Çeşitli etnik grupları bünyesinde barındıran Singapur’da, öğretmen seçimleri yalnızca liyakata göre yapılmaktadır (NIE, 2008). Adaylar, ortaokul mezunlarının en iyileri arasından deneyimli okul müdürlerinin de içinde bulunduğu kurul tarafından özenle seçilmektedir. Birbirinden farklı öğrencilere eğitim verecekleri için öğretmenlerin akademik bilgi açısından donanımlı olmalarına büyük önem verilmektedir (CIU, 2008; OECD, 2012). Singapur’da öğretmenliğe başvuran her altı adaydan sadece birinin öğretmen olabilmesi, yapılan bu değerlendirmelerin ne kadar ciddi olduğunu göstermektedir (Bakioğlu ve Göçmen, 2013).

Öğretmenlik eğitiminde genel bir problem konusu olan gerçek sınıf ortamında yeteri kadar uygulama yapma fırsatı bulunmaması, Singapur için geçerli değildir. Ulusal Eğitim Enstitüsü, ülkedeki her okula eş zamanlı erişim sağlayan teknolojiler sayesinde gerçek sınıf ortamını hizmet öncesi eğitime taşıyarak hem okulların işlevlerini yerine getirmelerine engel olmamakta hem de öğretmen adaylarına okullardaki farklı uygulamaları görme imkânı sunmaktadır. Böylece adaylar tek bir okulun iklimini, kültürünü deneyimlemek yerine repertuarlarını daha fazla arttırabilmektedir (Schleicher, 2011).

**Sağlanan Veriler**

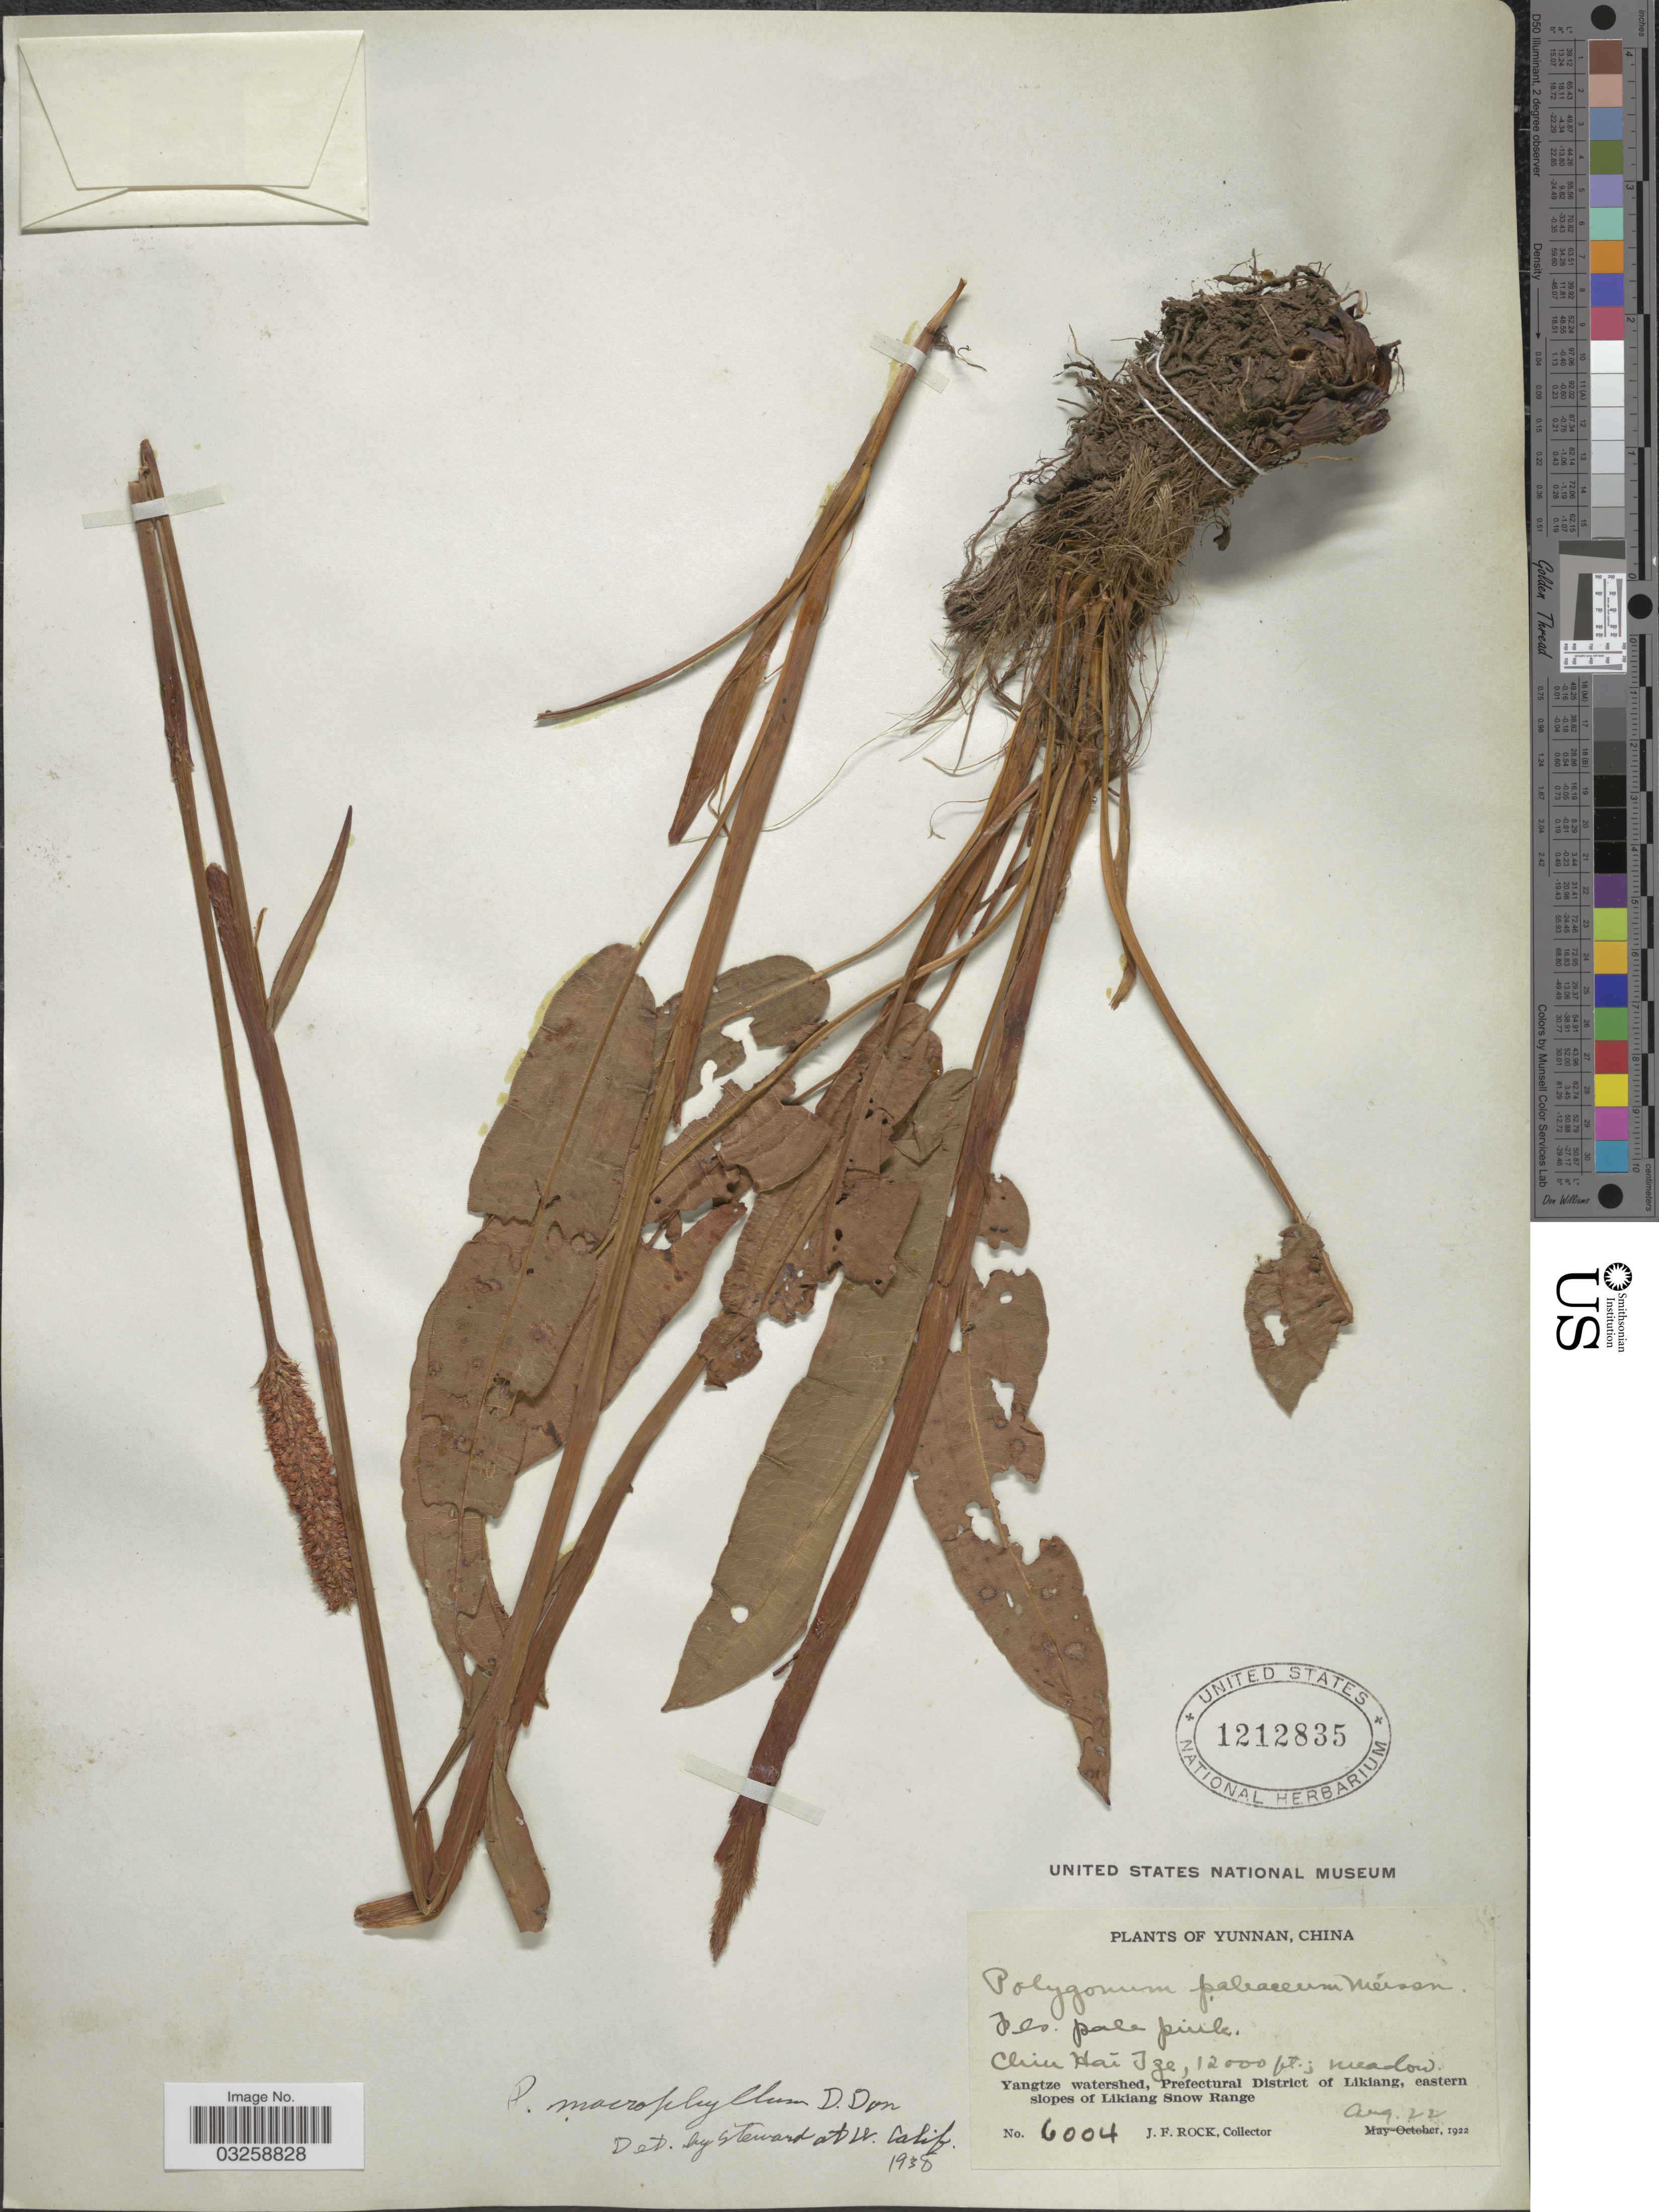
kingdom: Plantae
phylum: Tracheophyta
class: Magnoliopsida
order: Caryophyllales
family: Polygonaceae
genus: Bistorta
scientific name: Bistorta macrophylla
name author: (D. Don) Soják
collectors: J. Rock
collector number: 6004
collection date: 1922-08-22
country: China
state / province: Yunnan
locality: Chin Hai Tze. Yangtze watershed, Prefectural District of Likiang, eastern slopes of Likiang Snow Range.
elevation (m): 3658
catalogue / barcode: US 1212835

**Alıştırma**
Singapur'da öğretmen seçimini ve yetiştirilmesini anlatan metni baştan sona, hiçbir değişiklik yapmadan yeniden yazın. Yanıtlarınızda yalnızca metne başvurun.

**Eksiksiz Çıktı**
Çeşitli etnik grupları bünyesinde barındıran Singapur’da, öğretmen seçimleri yalnızca liyakata göre yapılmaktadır (NIE, 2008). Adaylar, ortaokul mezunlarının en iyileri arasından deneyimli okul müdürlerinin de içinde bulunduğu kurul tarafından özenle seçilmektedir. Birbirinden farklı öğrencilere eğitim verecekleri için öğretmenlerin akademik bilgi açısından donanımlı olmalarına büyük önem verilmektedir (CIU, 2008; OECD, 2012). Singapur’da öğretmenliğe başvuran her altı adaydan sadece birinin öğretmen olabilmesi, yapılan bu değerlendirmelerin ne kadar ciddi olduğunu göstermektedir (Bakioğlu ve Göçmen, 2013).

Öğretmenlik eğitiminde genel bir problem konusu olan gerçek sınıf ortamında yeteri kadar uygulama yapma fırsatı bulunmaması, Singapur için geçerli değildir. Ulusal Eğitim Enstitüsü, ülkedeki her okula eş zamanlı erişim sağlayan teknolojiler sayesinde gerçek sınıf ortamını hizmet öncesi eğitime taşıyarak hem okulların işlevlerini yerine getirmelerine engel olmamakta hem de öğretmen adaylarına okullardaki farklı uygulamaları görme imkânı sunmaktadır. Böylece adaylar tek bir okulun iklimini, kültürünü deneyimlemek yerine repertuarlarını daha fazla arttırabilmektedir (Schleicher, 2011).